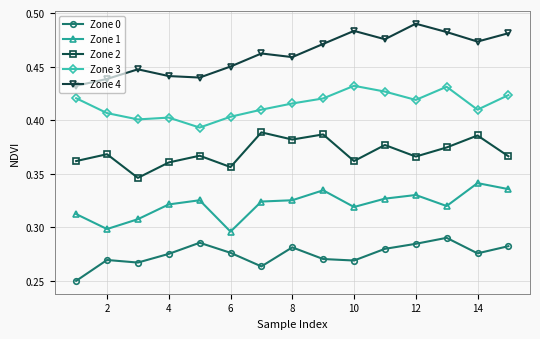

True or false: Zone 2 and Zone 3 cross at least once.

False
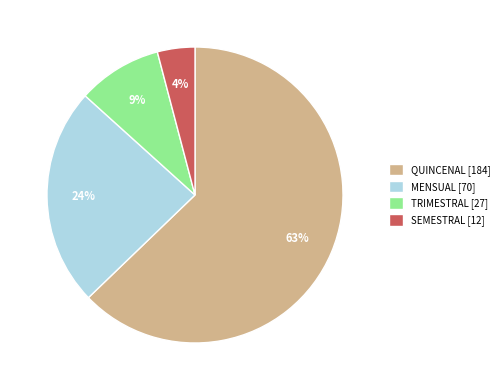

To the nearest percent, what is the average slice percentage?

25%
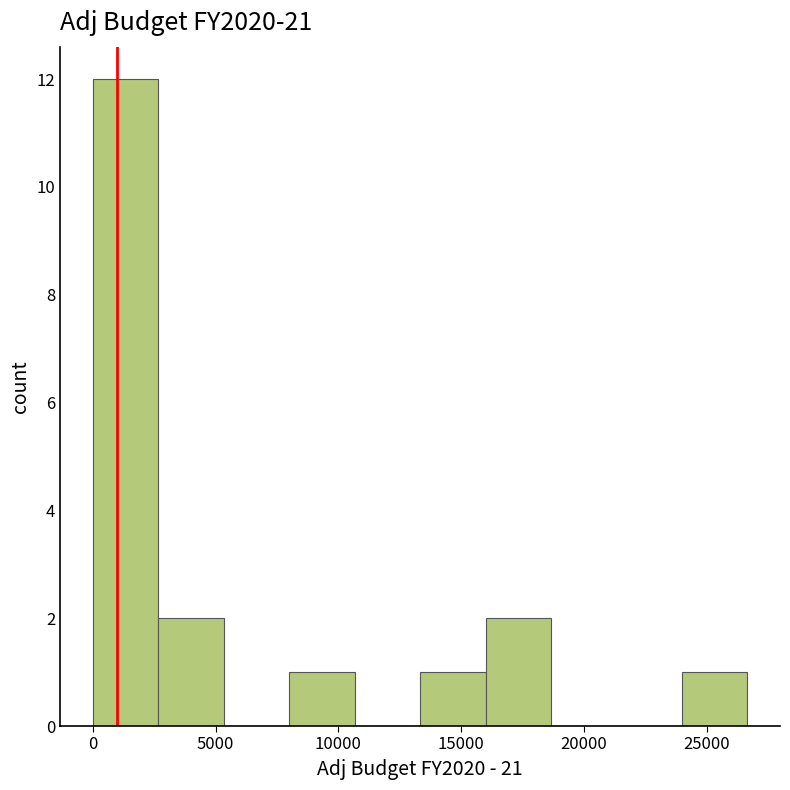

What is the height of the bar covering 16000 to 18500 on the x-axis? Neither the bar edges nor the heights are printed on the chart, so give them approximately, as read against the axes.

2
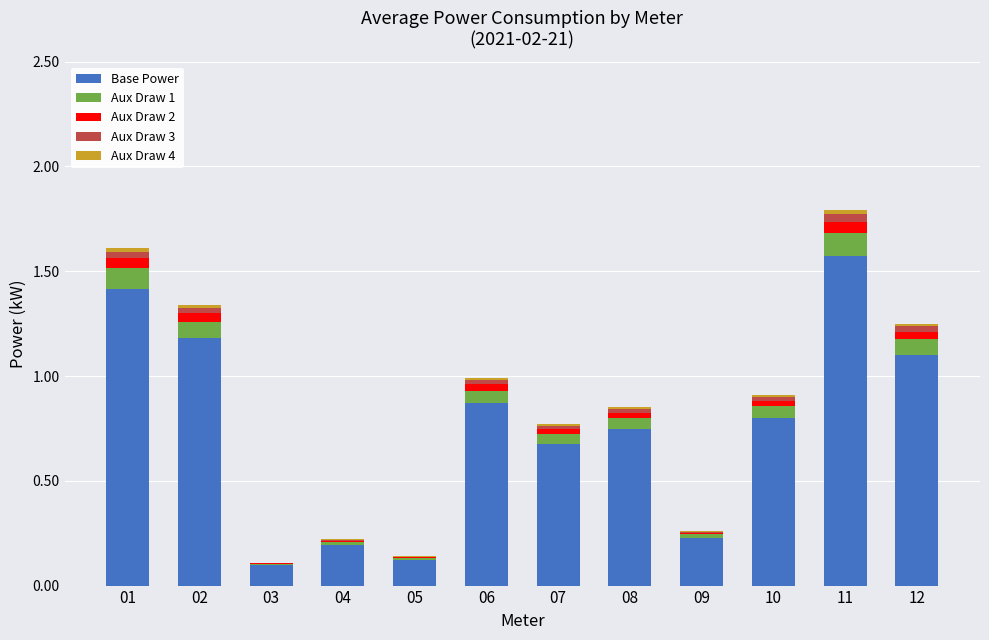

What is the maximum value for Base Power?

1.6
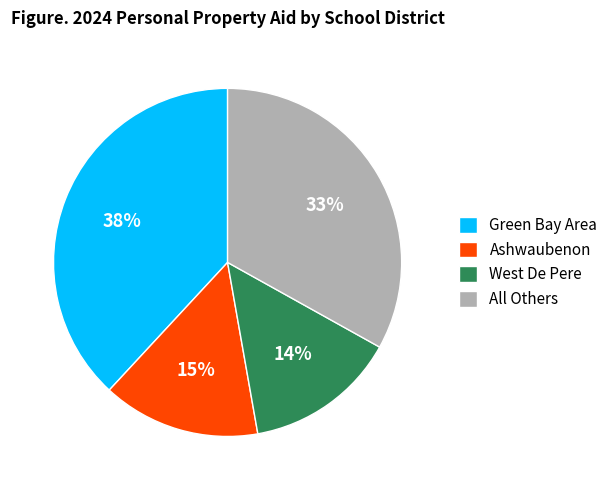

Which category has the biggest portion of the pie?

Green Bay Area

---+---

→ Exercise objective
Turn all the items above into a JSON list of strings, with one string per line. Drop the blank lines and leave the pictures out.

→ Exercise response
[
  "True or false: Zone 2 and Zone 3 cross at least once.",
  "False",
  "To the nearest percent, what is the average slice percentage?",
  "25%",
  "What is the height of the bar covering 16000 to 18500 on the x-axis? Neither the bar edges nor the heights are printed on the chart, so give them approximately, as read against the axes.",
  "2",
  "What is the maximum value for Base Power?",
  "1.6",
  "Which category has the biggest portion of the pie?",
  "Green Bay Area"
]